Method 5: Nerual net (Keras)

For some reason, keras cannot return good result; the prediction always biased to controls. Even with adjusted weights and oversampling, the bias is still there and AUC is always \(0.5\). I included it here in case I figure it out in the future.

In this example, I put a 10:1 weight ratio between case and control.

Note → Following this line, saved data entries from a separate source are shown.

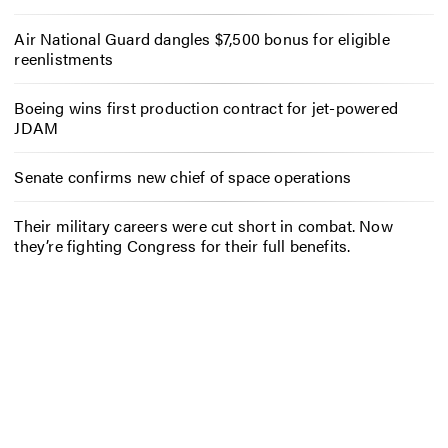
Air National Guard dangles $7,500 bonus for eligible
reenlistments
Boeing wins first production contract for jet-powered
JDAM
Senate confirms new chief of space operations
Their military careers were cut short in combat. Now
they’re fighting Congress for their full benefits.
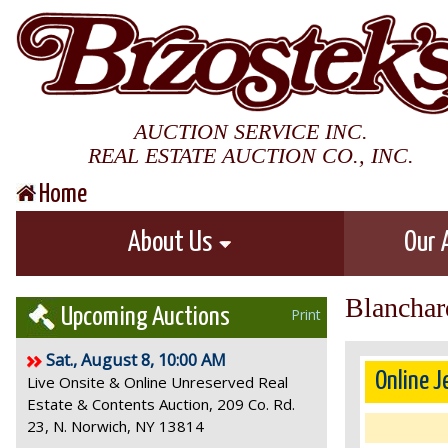
AUCTION SERVICE INC.
REAL ESTATE AUCTION CO., INC.
Home
About Us
Our 
Blanchar
Upcoming Auctions
Print
Sat., August 8, 10:00 AM
Online J
Live Onsite & Online Unreserved Real
Estate & Contents Auction, 209 Co. Rd.
23, N. Norwich, NY 13814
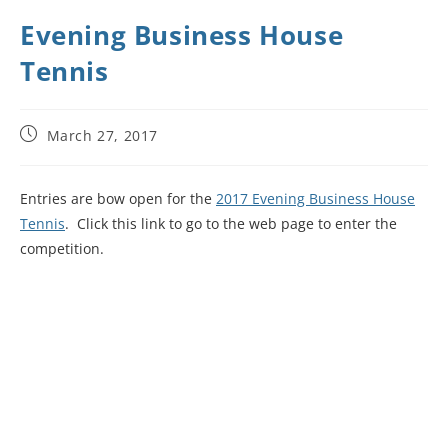
Evening Business House
Tennis
March 27, 2017
Entries are bow open for the
2017 Evening Business House
Tennis
. Click this link to go to the web page to enter the
competition.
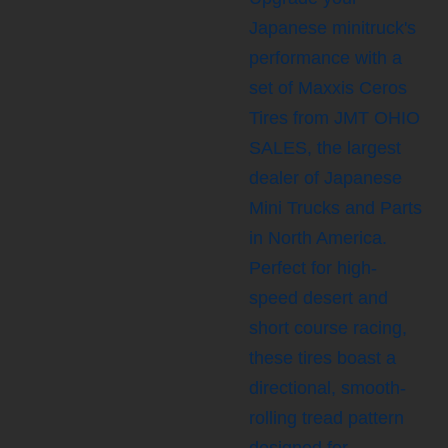
Japanese minitruck's
performance with a
set of Maxxis Ceros
Tires from JMT OHIO
SALES, the largest
dealer of Japanese
Mini Trucks and Parts
in North America.
Perfect for high-
speed desert and
short course racing,
these tires boast a
directional, smooth-
rolling tread pattern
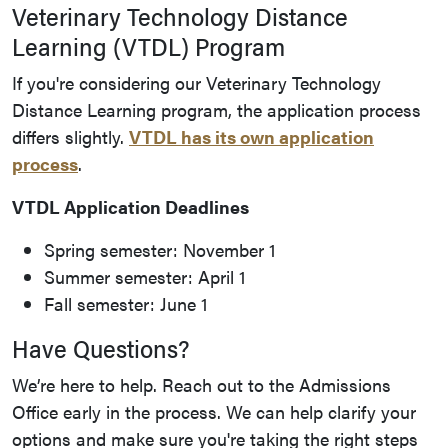
Veterinary Technology Distance
Learning (VTDL) Program
If you're considering our Veterinary Technology
Distance Learning program, the application process
differs slightly.
VTDL has its own application
process
.
VTDL Application Deadlines
Spring semester: November 1
Summer semester: April 1
Fall semester: June 1
Have Questions?
We’re here to help. Reach out to the Admissions
Office early in the process. We can help clarify your
options and make sure you're taking the right steps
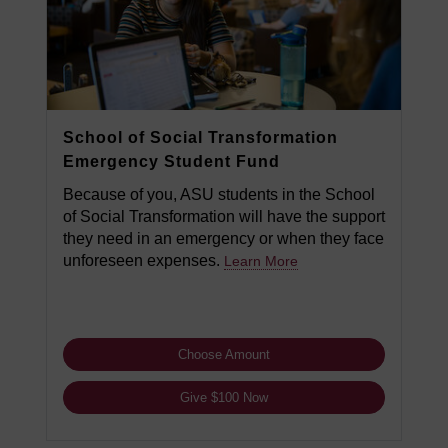
School of Social Transformation
Emergency Student Fund
Because of you, ASU students in the School
of Social Transformation will have the support
they need in an emergency or when they face
unforeseen expenses.
Learn More
Choose Amount
Give $100 Now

y.train <- train$fam$affection

model <- keras_model_sequential() 
model %>%
 layer_dense(units = 1000, activation = "softmax", input_shape = c(ncol(ds)), kernel_regularizer=regularizer_l1(0.02)) %>%
 # layer_dense(units = 1000, activation = "softmax", input_shape = c(2800)) %>%
 # layer_dropout(rate=0.1) %>%
 layer_dense(units = 2, activation = "softmax", kernel_regularizer=regularizer_l1(0.01))

model %>% compile(
 #loss = 'categorical_crossentropy',
 loss = 'mean_absolute_percentage_error',
 optimizer = 'SGD',
 metrics = c('accuracy')
)
y.train <-  to_categorical(y.train)

history <- model$fit(
 ds, y.train,
 class_weight = list(1, 10),
 epochs = as.integer(10), 
 batch_size = as.integer(28)
)
AUC(predict_classes(model, PRS_test[]), test$fam$affection)
## [1] 0.5